# Electric Leveler



## wcocolin (Sep 29, 2005)

Does anyone have any expericence with a product called "StabiLevelizer 9000"? It is an add-on 12 V leveling unit. It mounts to the frame near the axle. Can be seen at www.stabilevelizer9000.com It looks like it would make leveling and stabilizing a lot easier and faster. The unit weighs 260 lbs.


----------



## mswalt (Sep 14, 2004)

I'm not sure if this is the same thing, but I remember Vern talking about doing something like this. You might PM him to see.

Mark


----------



## hatcityhosehauler (Feb 13, 2004)

I'd have to see it work first...and look for frame distortion.

Tim


----------



## Scott and Jamie (Aug 27, 2006)

hatcityhosehauler said:


> I'd have to see it work first...and look for frame distortion.
> 
> Tim


X2 very new to me and would like to see some pics of it mounted to a TT. Min frame ground clearance is 18" and I don't remember what the clearance on mine was before the axel flip. Wonder what brand of tounge jack they used (you can see the welded tounge bracket on the jacks) so if it dosn't work you could always just remove the two jacks and use them for tounge jacks


----------



## battalionchief3 (Jun 27, 2006)

thats neat, little pricey for me. I will stick to lynx level blocks and the stock stablizers.


----------



## BoaterDan (Jul 1, 2005)

Man, is it that close? I've probably got 30 inches easy.



Scott and Jamie said:


> X2 very new to me and would like to see some pics of it mounted to a TT. Min frame ground clearance is 18" and I don't remember what the clearance on mine was before the axel flip. 2


----------



## NobleEagle (Jul 8, 2006)

BoaterDan said:


> X2 very new to me and would like to see some pics of it mounted to a TT. Min frame ground clearance is 18" and I don't remember what the clearance on mine was before the axel flip. 2


[/quote]
You have 30" ground clearance or more? PLEASE, post pictures as my friend has a 4x4 with huge tires and a lift kit. He would LOVE to get rid of his drop hitch and get a camper that would be level with his truck.


----------



## Dadof4 (Mar 30, 2007)

Looks very cool, but I'm with you Battalion Chief 3, pricey.


----------



## HootBob (Apr 26, 2004)

for that price I'll spend the time and use what I got and spend the money on more trips
But thats just me
It is pretty cool idea thou

Don


----------



## Veek (Jul 2, 2006)

Has anyone heard of someone who installed powertwin-II stabilizers from Ultra-Fab Industries. They are substantially cheaper at around $700 each and you can buy them at Camping World. It is still an expensive mod but is looks intriguing. You can view one here: www.ultra-fab.com/productPages/ultra_powertwnII.htm

Let me know if anyone has any experience with them. Thanks.


----------



## hatcityhosehauler (Feb 13, 2004)

Now, I'm not an engineer, and didn't sleep in a Holiday Inn Express last night, so I'm only going to suggest doing a search, but I seem to remember something being said about the Outback frames not being engineered for this kind of thing, and that you could have a problem with frame distortion, similar to if you crank your factory stabilizers down too far.

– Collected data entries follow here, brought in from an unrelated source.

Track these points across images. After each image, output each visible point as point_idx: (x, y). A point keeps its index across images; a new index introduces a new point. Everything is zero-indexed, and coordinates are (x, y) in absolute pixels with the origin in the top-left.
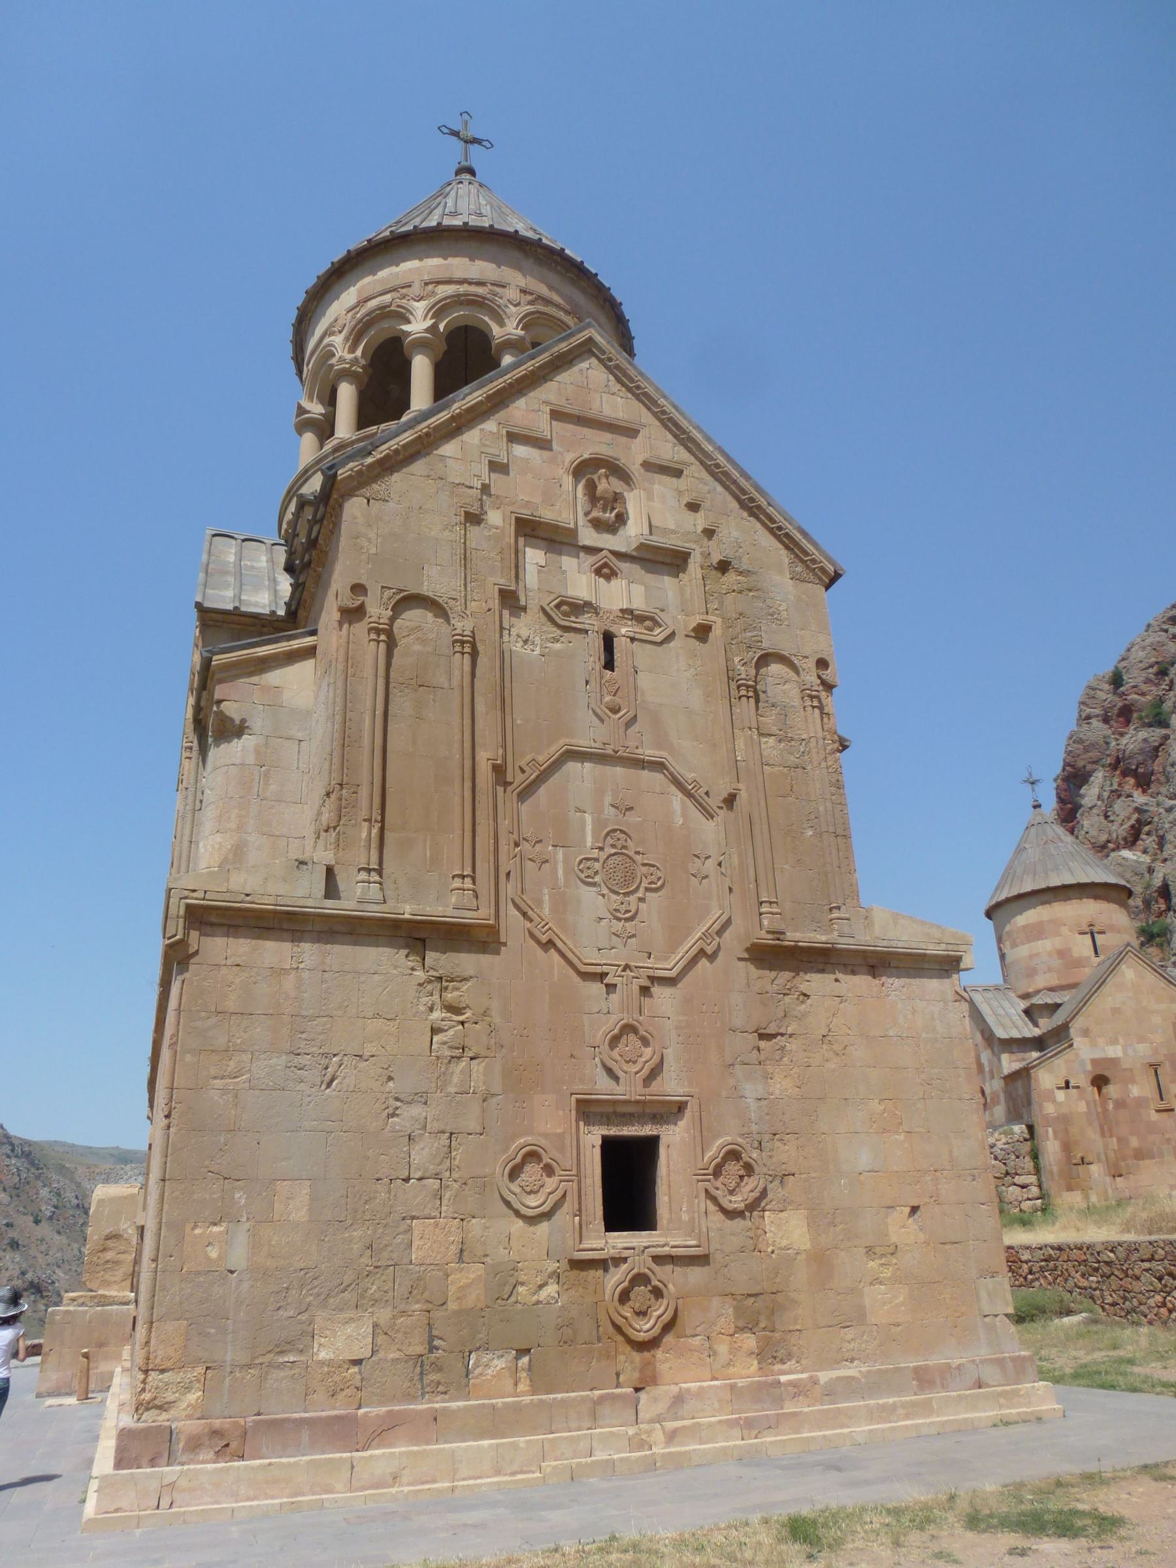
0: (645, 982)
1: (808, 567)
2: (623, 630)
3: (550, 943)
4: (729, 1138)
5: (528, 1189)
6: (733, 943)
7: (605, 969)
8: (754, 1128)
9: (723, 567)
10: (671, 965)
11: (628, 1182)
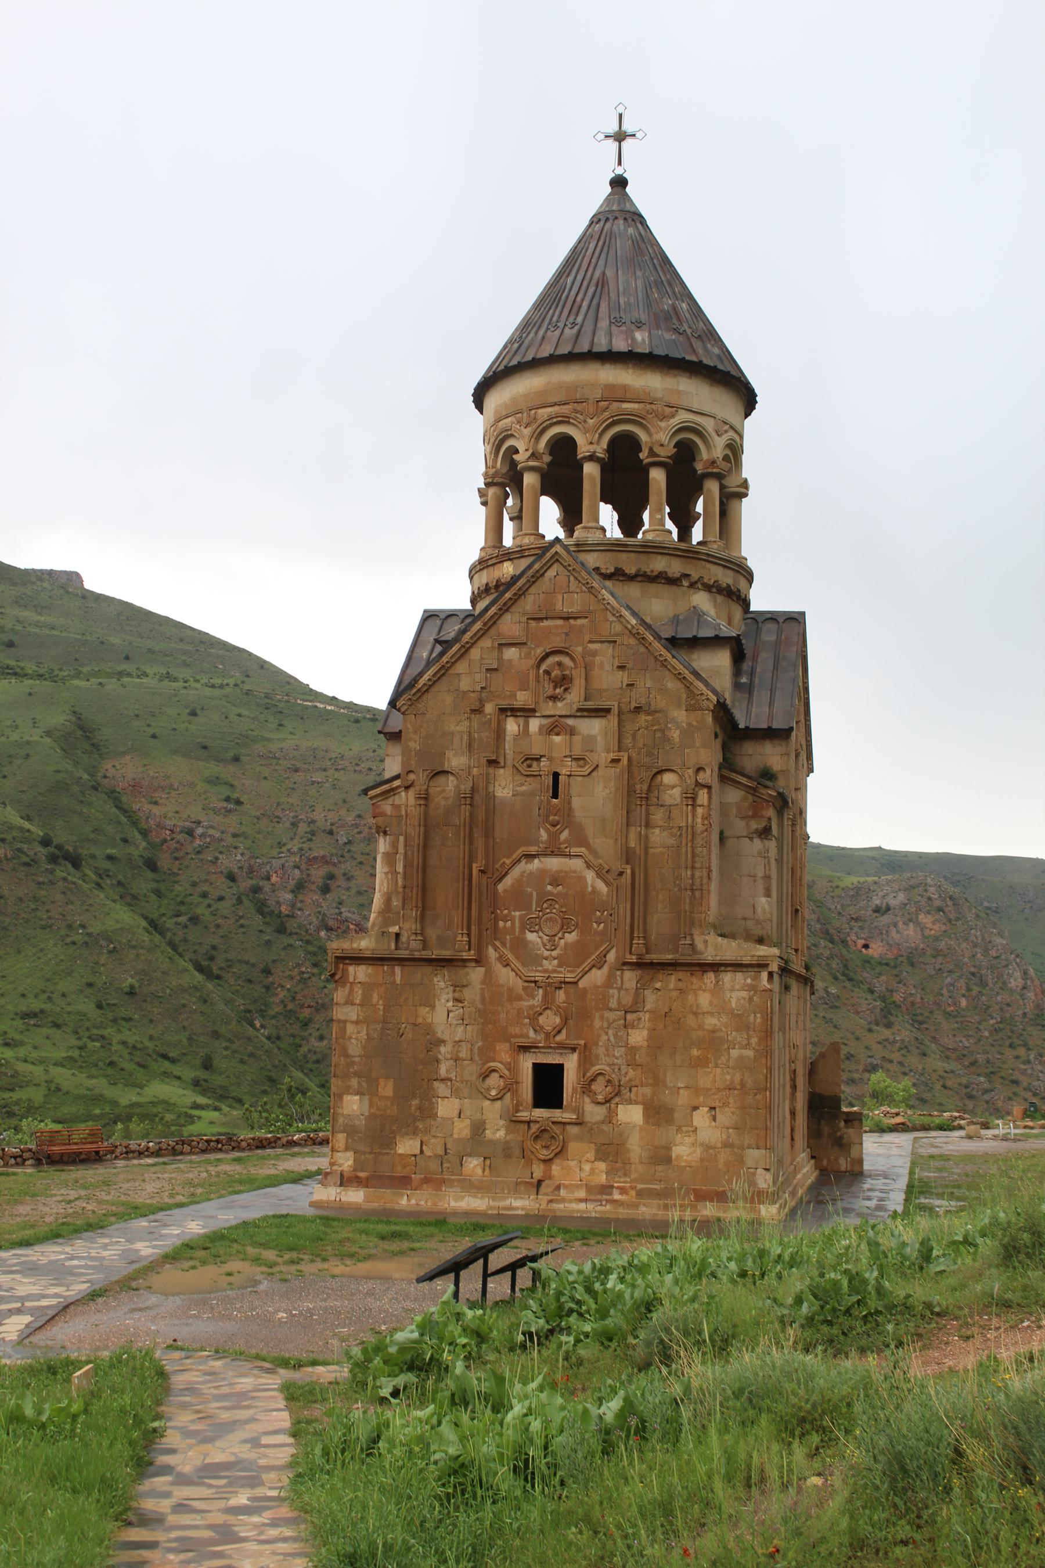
2: (564, 771)
11: (548, 1086)
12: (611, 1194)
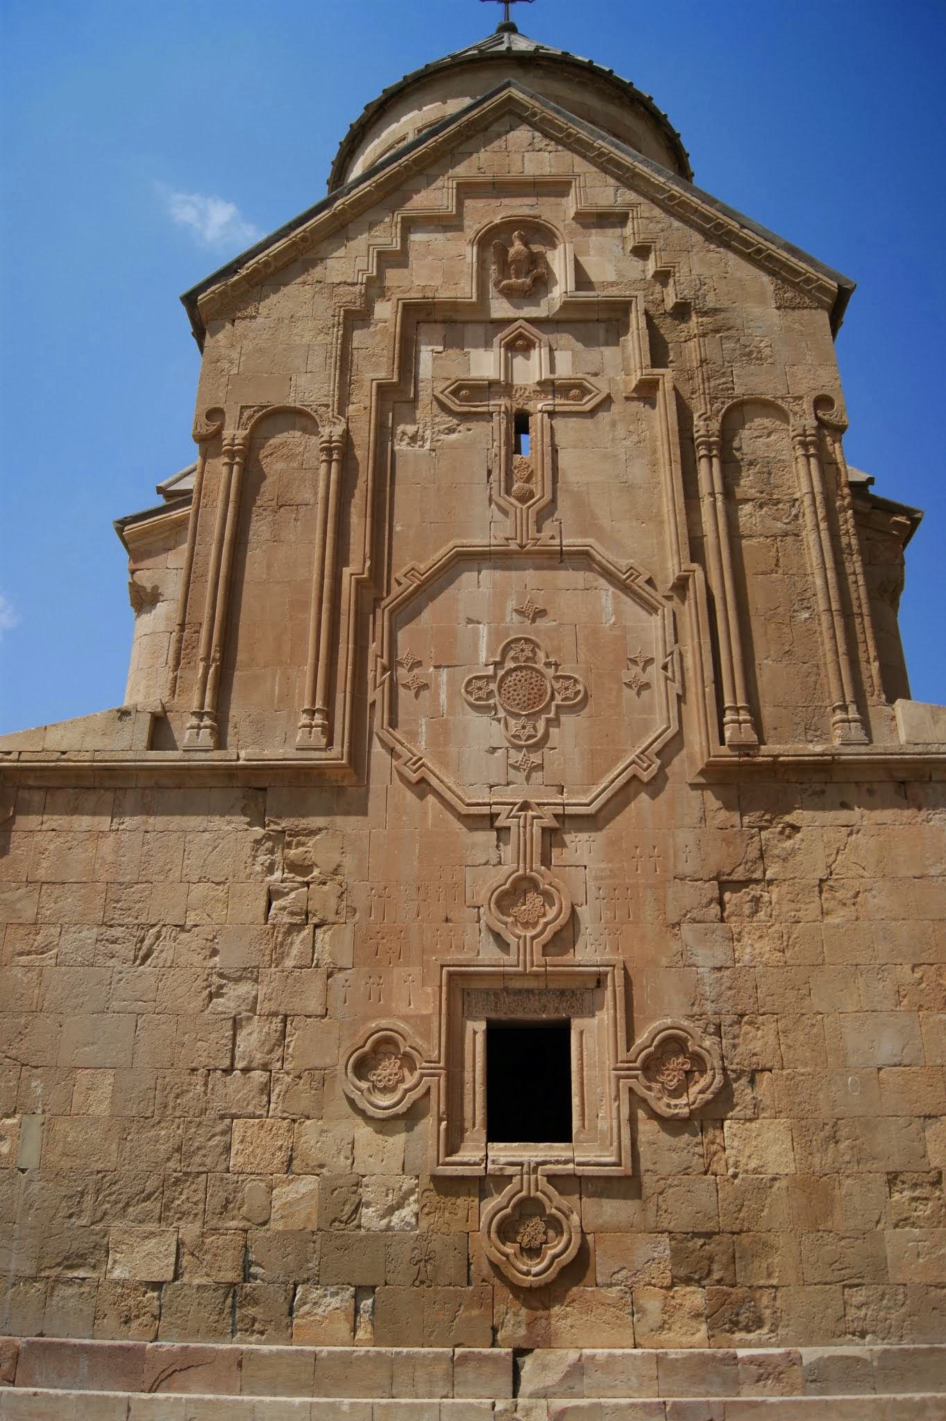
0: (549, 822)
1: (802, 291)
2: (539, 405)
3: (423, 780)
4: (669, 1021)
5: (381, 1085)
6: (687, 765)
7: (495, 809)
8: (709, 1007)
9: (682, 311)
10: (582, 800)
11: (528, 1082)
12: (734, 1384)
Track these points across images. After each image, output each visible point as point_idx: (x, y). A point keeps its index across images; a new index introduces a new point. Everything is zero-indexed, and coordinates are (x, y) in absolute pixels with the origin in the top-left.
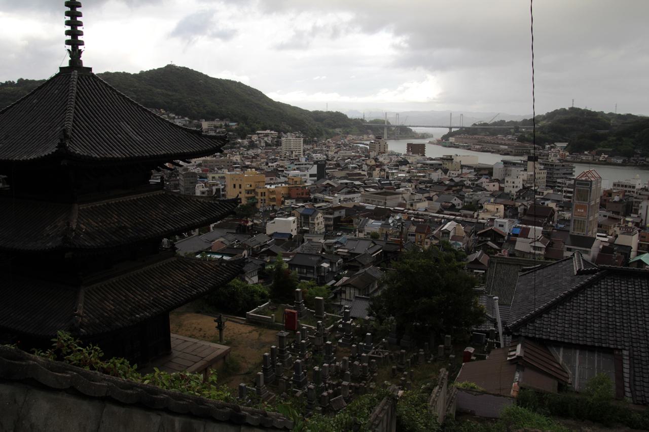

This post reflects only the opinion of the author, and is not based any scientific fact in any way shape or form, just my opinion.

Tim


----------



## MaeJae (May 12, 2005)

wcocolin said:


> Does anyone have any experience with a product called "StabiLevelizer 9000"? It is an add-on 12 V leveling unit. It mounts to the frame near the axle. Can be seen at www.stabilevelizer9000.com It looks like it would make leveling and stabilizing a lot easier and faster. *The unit weighs 260 lbs.*


I don't think with your set-up I would want to add any more weight to the TT. I tow the 
27RSDS with my Expedition and I'm pretty-much at my limit. 
I think you could use a couple of aluminum stacker jacks in the center of your TT to achieve the same effect.
(to stabilize only)
It might not be easier or faster but it won't add 260# to your TT either.

Just my .02
MaeJae









side note: I am thinking about getting a "step saver" for the 
rear steps of my 27. We seem to get a lot of wiggling when someone(kids)
enter the camper and it is from the steps moving.


----------